--- Problem description ---
In the battery electrode text below, list every example it gives of carbon materials.

--- Excerpted text ---
-- Start --
The solid electrolyte contained in the first electrode 201 may be a halide solid electrolyte, a sulfide solid electrolyte, an oxide solid electrolyte, a polymeric solid electrolyte, or a complex hydride solid electrolyte.
The halide solid electrolyte, the sulfide solid electrolyte, the oxide solid electrolyte, the polymeric solid electrolyte, or the complex hydride solid electrolyte that is used may be a material described as the solid electrolyte contained in the electrolyte layer 202.
The second electrode 203 may further include an active material other than the first active material 101 and the second active material 102. The second electrode 203 may include a negative electrode active material. The second electrode 203 may include only a negative electrode active material as the active material. For example, the negative electrode active material includes a material capable of occluding and releasing metal ions, such as lithium ions.
Examples of the negative electrode active materials include metal materials, carbon materials, oxides, nitrides, tin compounds, and silicon compounds. The metal materials may be elemental metals. The metal materials may be alloys. Examples of the metal materials include lithium metal and lithium alloys. Examples of the carbon materials include natural graphite, cokes, semi-graphitized carbon, carbon fibers, spherical carbon, artificial graphite, and amorphous carbon. The capacity density of the battery 2000 can be enhanced by using, for example, silicon (Si), tin (Sn), a silicon compound, or a tin compound.
The second electrode 203 may further include a solid electrolyte. According to this configuration, the second electrode 203 can attain enhanced ion conductivity and thereby can offer enhanced output characteristics of the battery 2000.
The solid electrolyte contained in the second electrode 203 may be a halide solid electrolyte, a sulfide solid electrolyte, an oxide solid electrolyte, a polymeric solid electrolyte, or a complex hydride solid electrolyte.
-- End --
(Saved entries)
-- Start --
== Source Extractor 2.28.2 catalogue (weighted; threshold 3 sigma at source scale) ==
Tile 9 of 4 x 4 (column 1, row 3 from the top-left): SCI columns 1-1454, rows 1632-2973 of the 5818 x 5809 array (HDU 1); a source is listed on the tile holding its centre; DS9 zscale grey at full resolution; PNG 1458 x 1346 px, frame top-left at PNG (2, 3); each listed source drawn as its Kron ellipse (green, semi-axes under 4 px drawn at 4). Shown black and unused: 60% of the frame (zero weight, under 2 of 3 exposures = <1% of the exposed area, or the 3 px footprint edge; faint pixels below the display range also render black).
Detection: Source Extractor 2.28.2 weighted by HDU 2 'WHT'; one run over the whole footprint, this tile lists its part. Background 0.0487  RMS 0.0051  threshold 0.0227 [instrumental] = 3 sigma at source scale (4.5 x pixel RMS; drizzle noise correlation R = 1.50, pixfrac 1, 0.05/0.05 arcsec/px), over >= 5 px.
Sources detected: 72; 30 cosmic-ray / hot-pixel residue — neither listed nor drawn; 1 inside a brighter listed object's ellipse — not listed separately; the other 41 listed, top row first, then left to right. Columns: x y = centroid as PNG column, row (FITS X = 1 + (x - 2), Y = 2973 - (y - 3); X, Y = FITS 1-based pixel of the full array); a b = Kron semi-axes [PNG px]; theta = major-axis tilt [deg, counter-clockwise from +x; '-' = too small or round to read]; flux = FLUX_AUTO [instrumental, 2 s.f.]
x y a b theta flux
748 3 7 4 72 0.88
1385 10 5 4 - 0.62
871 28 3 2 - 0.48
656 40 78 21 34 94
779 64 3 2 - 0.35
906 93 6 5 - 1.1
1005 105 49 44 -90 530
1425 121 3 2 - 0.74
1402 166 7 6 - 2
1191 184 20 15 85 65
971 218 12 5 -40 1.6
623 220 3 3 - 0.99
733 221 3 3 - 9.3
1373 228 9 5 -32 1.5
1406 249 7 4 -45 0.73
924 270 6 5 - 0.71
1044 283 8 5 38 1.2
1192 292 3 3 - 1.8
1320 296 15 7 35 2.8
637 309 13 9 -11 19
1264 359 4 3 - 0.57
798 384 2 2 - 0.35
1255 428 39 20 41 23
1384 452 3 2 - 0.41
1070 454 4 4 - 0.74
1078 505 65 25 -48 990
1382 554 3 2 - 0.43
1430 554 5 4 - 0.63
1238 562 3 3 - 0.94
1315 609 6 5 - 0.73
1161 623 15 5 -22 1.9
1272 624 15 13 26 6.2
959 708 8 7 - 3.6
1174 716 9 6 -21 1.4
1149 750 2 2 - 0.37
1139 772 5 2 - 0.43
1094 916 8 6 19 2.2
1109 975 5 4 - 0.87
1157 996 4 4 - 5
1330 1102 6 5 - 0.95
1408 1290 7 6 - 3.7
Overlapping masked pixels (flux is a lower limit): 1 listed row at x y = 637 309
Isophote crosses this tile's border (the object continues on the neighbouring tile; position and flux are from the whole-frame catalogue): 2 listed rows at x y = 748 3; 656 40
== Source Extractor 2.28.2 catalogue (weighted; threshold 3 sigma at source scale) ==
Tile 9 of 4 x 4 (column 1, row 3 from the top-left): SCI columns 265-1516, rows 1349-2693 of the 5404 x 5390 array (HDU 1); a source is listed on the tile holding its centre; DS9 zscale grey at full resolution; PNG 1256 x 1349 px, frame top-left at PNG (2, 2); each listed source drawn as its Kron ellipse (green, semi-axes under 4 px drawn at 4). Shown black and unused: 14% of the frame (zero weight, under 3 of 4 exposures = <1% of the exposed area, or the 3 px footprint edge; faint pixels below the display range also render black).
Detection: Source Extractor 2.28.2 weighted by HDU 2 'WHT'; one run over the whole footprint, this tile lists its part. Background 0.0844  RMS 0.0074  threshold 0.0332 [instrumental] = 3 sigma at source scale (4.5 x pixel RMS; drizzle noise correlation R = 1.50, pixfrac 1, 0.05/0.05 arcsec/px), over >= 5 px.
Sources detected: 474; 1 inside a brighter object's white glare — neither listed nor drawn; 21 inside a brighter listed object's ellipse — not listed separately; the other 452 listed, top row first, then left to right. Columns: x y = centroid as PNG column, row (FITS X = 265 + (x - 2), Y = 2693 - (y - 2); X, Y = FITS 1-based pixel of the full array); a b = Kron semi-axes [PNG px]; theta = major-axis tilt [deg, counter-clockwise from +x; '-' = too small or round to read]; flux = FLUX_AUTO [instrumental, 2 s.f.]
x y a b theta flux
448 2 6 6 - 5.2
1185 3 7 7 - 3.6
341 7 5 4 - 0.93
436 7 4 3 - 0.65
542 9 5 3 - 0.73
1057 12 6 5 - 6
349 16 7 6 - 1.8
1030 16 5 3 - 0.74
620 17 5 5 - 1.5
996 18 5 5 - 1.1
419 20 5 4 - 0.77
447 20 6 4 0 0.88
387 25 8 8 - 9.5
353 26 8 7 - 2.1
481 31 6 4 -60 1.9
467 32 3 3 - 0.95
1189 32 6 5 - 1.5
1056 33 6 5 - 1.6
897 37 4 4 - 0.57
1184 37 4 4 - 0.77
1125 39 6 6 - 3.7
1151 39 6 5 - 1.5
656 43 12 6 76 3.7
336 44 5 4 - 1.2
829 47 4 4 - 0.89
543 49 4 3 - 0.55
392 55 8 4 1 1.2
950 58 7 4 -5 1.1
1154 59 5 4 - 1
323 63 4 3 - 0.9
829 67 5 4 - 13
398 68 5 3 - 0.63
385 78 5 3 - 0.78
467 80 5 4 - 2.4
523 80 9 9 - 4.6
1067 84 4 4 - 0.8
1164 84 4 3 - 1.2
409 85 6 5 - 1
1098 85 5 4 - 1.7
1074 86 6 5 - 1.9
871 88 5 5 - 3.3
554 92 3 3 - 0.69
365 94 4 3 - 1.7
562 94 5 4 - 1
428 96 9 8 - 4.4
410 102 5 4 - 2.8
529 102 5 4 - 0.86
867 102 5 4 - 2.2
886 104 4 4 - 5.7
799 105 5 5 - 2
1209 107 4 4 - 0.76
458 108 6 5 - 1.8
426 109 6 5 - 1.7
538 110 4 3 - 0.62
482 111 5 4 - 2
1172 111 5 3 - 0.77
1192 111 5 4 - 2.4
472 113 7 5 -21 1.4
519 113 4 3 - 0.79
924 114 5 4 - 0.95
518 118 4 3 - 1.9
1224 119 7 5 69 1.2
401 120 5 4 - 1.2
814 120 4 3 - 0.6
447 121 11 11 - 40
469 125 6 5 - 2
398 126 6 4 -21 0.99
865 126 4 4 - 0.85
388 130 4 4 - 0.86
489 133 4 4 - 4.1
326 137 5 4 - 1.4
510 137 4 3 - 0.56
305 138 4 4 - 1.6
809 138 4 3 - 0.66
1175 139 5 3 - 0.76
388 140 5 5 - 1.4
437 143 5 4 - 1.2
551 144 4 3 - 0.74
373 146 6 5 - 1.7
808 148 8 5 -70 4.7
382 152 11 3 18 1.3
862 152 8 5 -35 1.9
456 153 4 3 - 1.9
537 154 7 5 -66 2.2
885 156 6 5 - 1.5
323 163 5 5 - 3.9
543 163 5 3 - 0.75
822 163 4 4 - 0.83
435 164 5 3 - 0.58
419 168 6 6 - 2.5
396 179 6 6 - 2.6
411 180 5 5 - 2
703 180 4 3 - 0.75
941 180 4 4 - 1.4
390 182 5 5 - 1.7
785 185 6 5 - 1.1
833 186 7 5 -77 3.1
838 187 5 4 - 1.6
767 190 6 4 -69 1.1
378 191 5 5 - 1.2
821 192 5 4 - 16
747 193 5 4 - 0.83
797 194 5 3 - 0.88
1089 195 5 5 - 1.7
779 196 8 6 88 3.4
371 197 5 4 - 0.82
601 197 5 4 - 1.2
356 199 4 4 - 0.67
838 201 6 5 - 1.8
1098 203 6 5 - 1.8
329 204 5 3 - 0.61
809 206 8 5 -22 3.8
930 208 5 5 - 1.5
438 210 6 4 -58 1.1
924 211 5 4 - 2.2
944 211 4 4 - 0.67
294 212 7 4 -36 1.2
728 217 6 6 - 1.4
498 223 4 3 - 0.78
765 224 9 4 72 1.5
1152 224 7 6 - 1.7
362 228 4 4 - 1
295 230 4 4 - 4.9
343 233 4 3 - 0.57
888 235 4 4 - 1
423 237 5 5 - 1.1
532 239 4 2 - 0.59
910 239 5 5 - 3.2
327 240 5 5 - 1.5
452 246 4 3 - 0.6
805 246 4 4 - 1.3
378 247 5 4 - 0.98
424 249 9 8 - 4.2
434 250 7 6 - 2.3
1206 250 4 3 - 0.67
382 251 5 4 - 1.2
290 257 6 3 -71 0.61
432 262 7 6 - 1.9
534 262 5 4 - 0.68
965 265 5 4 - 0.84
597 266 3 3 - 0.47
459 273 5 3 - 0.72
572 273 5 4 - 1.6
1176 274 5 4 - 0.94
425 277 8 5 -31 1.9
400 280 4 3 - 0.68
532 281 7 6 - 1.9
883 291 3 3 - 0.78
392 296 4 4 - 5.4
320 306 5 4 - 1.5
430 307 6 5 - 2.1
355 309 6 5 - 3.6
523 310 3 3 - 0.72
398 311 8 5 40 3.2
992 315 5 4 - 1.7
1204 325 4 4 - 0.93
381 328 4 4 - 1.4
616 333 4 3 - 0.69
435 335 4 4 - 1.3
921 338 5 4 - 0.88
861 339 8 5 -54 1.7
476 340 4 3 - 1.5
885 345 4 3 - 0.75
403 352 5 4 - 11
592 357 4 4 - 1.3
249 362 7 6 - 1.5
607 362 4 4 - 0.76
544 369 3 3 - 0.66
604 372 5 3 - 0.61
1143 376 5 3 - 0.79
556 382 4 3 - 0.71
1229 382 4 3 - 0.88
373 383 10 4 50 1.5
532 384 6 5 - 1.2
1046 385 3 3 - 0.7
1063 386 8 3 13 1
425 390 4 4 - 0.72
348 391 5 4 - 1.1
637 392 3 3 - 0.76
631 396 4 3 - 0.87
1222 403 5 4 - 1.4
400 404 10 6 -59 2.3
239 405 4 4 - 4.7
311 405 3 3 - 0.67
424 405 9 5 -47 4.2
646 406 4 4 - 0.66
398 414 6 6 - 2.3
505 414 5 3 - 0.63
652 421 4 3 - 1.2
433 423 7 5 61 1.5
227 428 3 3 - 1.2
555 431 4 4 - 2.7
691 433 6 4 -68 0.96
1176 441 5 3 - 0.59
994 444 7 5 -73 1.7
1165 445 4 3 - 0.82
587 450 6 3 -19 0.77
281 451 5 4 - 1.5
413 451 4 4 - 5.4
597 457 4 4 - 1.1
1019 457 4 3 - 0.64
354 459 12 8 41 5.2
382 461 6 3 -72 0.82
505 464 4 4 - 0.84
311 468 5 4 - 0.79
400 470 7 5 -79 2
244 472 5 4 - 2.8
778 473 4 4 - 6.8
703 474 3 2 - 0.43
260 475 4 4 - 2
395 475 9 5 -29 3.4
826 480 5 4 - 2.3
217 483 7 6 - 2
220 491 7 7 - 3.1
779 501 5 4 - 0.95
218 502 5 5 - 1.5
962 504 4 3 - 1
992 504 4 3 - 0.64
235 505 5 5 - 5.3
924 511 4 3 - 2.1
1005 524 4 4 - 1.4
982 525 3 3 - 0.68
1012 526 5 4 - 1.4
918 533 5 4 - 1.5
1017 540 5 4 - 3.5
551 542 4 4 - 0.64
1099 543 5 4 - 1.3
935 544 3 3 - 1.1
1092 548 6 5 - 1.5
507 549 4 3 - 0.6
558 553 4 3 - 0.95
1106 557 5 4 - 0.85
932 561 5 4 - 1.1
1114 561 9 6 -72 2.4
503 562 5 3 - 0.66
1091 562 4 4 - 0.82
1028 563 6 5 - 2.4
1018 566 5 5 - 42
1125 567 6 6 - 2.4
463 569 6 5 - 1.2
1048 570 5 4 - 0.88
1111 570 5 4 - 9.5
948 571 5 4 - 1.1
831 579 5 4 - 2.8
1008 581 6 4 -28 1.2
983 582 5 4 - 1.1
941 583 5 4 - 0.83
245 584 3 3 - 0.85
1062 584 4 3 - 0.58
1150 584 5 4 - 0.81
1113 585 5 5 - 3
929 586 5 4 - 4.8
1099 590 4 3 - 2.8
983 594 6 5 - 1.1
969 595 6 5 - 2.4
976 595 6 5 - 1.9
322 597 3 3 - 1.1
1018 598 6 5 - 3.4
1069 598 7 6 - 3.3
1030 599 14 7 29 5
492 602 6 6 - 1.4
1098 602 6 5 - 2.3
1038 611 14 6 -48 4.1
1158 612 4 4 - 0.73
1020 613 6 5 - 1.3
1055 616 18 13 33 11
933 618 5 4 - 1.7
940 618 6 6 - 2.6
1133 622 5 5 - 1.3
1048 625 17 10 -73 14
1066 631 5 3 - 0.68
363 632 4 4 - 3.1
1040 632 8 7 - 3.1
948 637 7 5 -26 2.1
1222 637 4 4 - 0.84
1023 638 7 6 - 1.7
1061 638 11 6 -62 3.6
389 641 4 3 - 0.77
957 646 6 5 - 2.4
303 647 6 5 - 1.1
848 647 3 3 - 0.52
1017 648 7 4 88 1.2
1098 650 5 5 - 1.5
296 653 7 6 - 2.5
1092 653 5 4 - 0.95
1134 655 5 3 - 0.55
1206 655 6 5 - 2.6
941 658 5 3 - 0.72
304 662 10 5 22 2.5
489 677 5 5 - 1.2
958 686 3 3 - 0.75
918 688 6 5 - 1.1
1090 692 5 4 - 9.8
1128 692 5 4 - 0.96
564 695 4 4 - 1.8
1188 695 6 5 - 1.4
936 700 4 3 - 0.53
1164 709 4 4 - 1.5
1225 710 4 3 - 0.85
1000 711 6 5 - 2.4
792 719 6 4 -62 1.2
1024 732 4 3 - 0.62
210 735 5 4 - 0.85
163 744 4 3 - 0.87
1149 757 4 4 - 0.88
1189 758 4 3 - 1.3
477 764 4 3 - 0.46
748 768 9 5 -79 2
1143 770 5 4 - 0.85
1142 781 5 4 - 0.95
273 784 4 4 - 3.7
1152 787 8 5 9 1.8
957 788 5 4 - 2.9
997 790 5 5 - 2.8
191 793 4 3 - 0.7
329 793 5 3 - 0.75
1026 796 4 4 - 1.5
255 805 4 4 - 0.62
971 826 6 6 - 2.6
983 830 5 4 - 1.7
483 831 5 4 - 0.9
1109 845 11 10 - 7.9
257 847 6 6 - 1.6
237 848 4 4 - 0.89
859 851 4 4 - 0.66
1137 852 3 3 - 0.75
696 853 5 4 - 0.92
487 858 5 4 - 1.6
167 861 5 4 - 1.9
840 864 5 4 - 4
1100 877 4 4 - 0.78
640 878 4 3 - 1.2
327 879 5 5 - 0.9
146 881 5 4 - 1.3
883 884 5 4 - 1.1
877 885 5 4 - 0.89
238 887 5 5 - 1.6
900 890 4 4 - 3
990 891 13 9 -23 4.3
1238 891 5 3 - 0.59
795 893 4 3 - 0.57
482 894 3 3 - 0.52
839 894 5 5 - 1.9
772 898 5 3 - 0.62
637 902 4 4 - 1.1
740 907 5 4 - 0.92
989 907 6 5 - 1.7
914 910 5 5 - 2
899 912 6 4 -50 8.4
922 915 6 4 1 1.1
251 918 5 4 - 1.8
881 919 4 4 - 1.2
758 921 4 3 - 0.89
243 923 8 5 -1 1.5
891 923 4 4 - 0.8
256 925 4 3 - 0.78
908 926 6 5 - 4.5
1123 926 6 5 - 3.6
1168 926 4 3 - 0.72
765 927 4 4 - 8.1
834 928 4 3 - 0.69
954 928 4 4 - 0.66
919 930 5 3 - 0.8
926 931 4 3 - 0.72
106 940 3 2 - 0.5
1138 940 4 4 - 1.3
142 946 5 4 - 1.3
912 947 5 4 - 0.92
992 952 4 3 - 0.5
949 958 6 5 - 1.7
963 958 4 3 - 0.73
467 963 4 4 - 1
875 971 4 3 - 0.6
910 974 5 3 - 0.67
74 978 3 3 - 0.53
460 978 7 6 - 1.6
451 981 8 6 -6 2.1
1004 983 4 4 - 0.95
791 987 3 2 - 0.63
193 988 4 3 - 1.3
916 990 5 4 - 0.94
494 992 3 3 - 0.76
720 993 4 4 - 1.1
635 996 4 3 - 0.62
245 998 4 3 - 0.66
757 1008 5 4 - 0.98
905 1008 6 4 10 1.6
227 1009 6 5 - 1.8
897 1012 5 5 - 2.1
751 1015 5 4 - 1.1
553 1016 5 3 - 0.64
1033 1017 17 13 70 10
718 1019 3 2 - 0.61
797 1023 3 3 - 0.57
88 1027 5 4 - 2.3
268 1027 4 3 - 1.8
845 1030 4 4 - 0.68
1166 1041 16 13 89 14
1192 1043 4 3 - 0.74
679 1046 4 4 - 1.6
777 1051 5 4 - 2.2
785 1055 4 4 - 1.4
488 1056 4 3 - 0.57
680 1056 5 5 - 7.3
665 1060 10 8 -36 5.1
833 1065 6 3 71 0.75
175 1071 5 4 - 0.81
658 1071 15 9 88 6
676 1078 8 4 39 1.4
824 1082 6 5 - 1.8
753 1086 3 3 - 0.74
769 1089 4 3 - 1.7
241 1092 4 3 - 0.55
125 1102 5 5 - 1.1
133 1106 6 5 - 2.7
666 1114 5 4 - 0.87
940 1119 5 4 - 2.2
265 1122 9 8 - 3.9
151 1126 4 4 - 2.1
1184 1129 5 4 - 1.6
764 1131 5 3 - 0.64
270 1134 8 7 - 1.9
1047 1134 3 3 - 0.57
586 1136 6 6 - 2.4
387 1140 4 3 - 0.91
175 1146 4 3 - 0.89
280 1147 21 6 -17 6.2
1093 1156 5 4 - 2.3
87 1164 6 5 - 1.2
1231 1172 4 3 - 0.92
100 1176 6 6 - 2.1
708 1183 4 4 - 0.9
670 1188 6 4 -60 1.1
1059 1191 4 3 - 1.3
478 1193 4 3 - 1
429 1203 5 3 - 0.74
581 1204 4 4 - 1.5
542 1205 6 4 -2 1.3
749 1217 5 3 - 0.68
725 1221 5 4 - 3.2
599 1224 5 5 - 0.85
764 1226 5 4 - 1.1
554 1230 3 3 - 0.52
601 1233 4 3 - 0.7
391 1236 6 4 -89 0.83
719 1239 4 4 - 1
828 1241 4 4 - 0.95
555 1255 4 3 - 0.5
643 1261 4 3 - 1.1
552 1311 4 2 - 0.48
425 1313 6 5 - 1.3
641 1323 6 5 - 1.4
-- End --
--- Solved exercise ---
natural graphite, cokes, semi-graphitized carbon, carbon fibers, spherical carbon, artificial graphite, amorphous carbon